Shortly afterwards, Johan Djourou needlessly felled Benzema and gave away a penalty.
The Real Madrid striker brushed himself down and picked up the ball, but saw his spot-kick saved. The ball rebounded to Yohan Cabaye, but he somehow managed to smash the ball against the woodwork as Benaglio tried to get his bearings.
Four years ago, a stroke of luck like that might have demoralised this team. The players might have turned on one another, taking out their frustrations in a most public and self-destructive way.
Not this year.
Eight minutes later, as another Swiss set-piece collapsed, France broke like the wind, Giroud found Mathieu Valbuena and the tiny midfielder slipped the ball home.
Three goals up at the break, France were home and hosed.
They weren't finished there.
Midway through the second half, substitute Paul Pogba unleashed a ridiculously ambitious, outside-of-the-boot through-ball that evaded Philippe Senderos' outstretched leg and was smashed home by Benzema.
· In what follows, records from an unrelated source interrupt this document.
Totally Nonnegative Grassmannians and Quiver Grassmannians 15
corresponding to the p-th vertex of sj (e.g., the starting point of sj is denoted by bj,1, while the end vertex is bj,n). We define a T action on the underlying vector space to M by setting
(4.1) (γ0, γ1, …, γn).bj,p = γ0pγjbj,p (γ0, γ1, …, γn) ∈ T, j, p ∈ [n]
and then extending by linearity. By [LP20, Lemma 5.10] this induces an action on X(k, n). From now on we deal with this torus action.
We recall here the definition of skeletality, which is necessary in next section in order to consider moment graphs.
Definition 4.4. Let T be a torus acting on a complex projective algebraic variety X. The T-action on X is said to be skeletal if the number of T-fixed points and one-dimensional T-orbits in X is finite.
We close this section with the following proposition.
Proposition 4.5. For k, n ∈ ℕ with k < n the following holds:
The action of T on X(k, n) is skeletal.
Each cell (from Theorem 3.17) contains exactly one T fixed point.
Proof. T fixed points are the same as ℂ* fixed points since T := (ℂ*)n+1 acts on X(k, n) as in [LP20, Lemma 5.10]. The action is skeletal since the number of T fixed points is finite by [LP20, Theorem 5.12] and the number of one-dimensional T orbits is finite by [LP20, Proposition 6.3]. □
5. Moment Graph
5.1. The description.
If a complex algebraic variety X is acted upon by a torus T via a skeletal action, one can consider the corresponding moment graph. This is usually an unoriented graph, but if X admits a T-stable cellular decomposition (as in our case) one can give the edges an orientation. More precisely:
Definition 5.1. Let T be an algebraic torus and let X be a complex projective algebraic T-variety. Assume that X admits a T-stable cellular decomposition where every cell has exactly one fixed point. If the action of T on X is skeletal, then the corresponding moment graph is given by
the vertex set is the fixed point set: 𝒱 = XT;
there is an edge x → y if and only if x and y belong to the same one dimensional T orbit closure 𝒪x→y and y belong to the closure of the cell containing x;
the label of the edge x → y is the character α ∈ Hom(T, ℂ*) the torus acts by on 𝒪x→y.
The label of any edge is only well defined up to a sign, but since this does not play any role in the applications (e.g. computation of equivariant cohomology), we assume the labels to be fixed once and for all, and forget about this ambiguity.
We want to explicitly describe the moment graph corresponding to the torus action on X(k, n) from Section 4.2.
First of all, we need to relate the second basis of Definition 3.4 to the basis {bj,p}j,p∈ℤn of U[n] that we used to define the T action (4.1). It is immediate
A wonderful team goal, finished by Moussa Sissoko after another fine assist from Benzema, swiftly followed.
Switzerland were at least able to take the sting out of the goal difference with two late goals.
A long-range free-kick from Blerim Dzemali slipped underneath the wall and past Lloris, while Xhaka executed a perfect volley from a Gokhan Inler dinked pass.
A five-goal deficit could have caused the Swiss problems, both in terms of progression and morale.
France might have added another through Benzema, had the referee not blown for full time as he connected with the ball, but that matters not.
Four years ago, the French were one of the worst teams in South Africa.
Now, they look like contenders.
Deschamps has effected quite the turnaround.